# The input
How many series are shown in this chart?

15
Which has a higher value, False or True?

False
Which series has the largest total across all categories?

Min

--

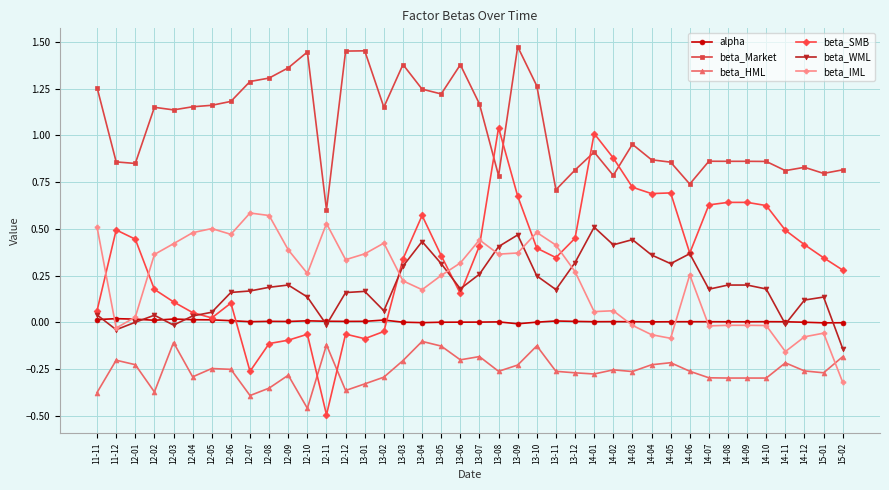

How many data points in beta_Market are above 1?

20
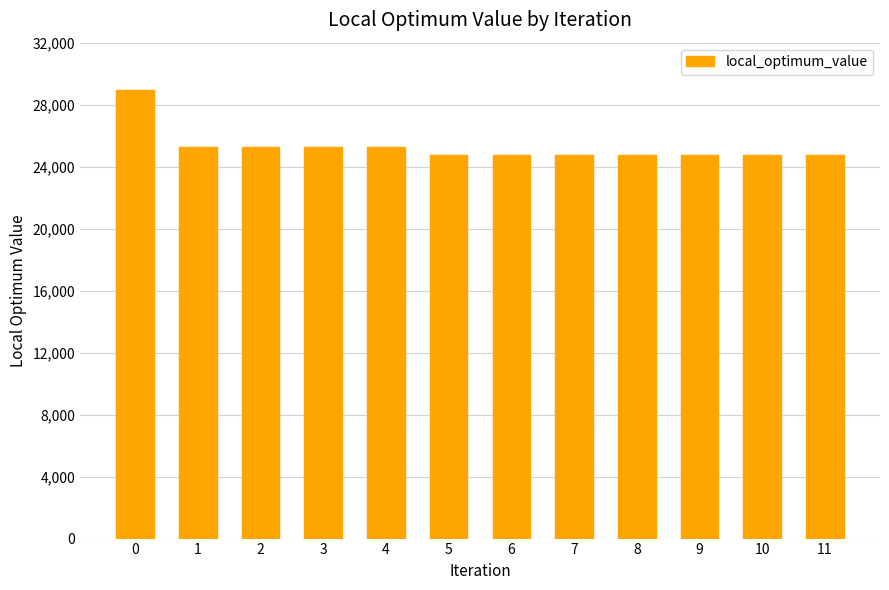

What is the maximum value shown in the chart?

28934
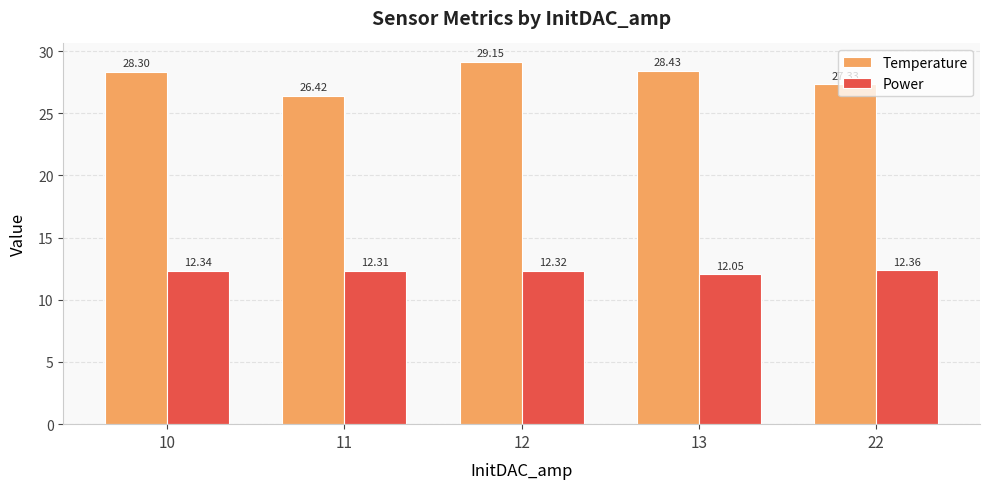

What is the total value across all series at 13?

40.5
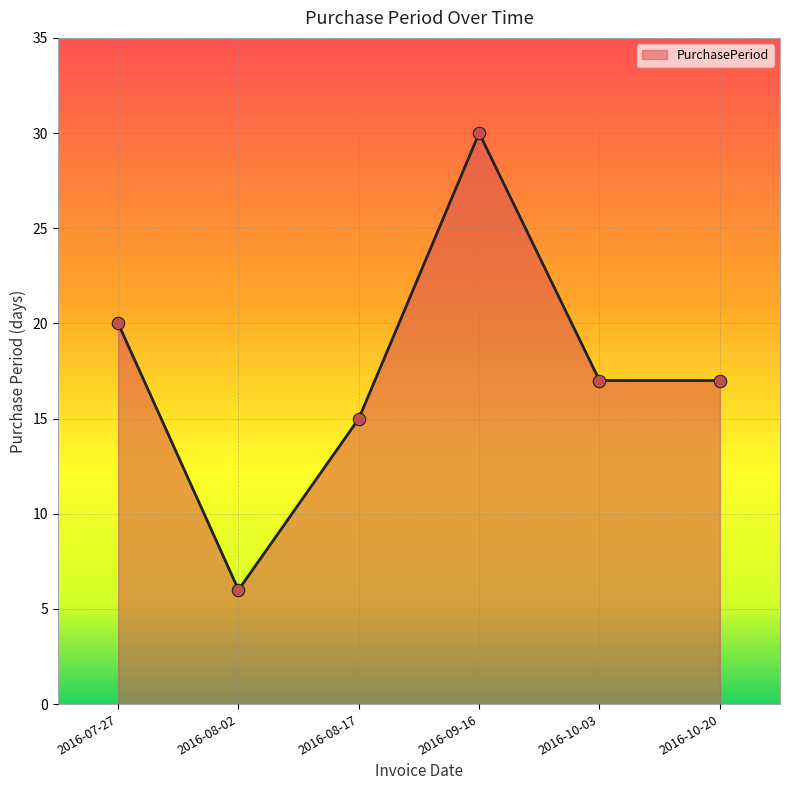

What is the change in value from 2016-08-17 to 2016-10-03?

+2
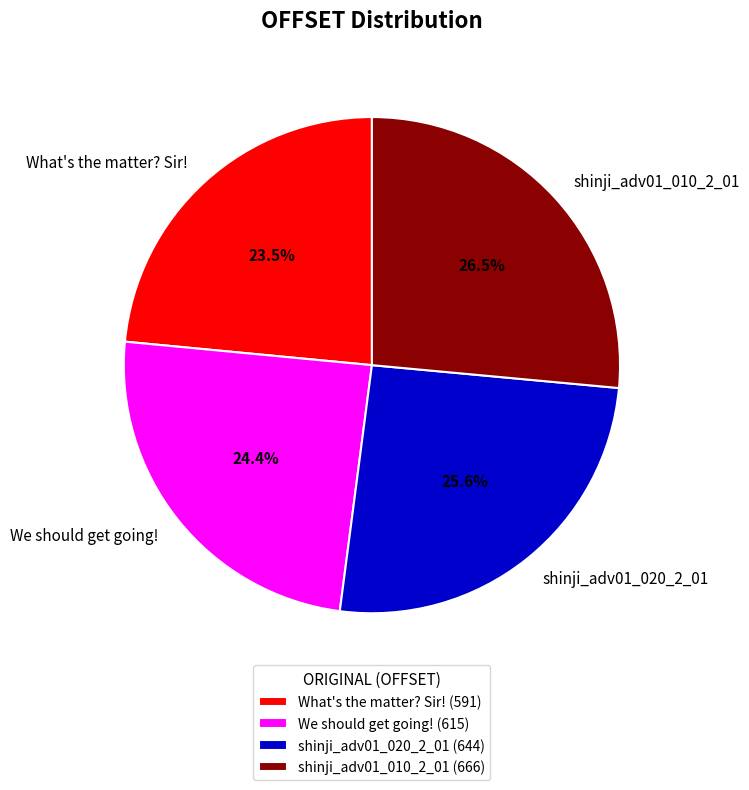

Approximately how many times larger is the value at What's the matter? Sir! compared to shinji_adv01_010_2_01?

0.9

# Task
List every line above that contains the string "total", treating uppercase and lowercase letters as different.

# Written answer
Which series has the largest total across all categories?
What is the total value across all series at 13?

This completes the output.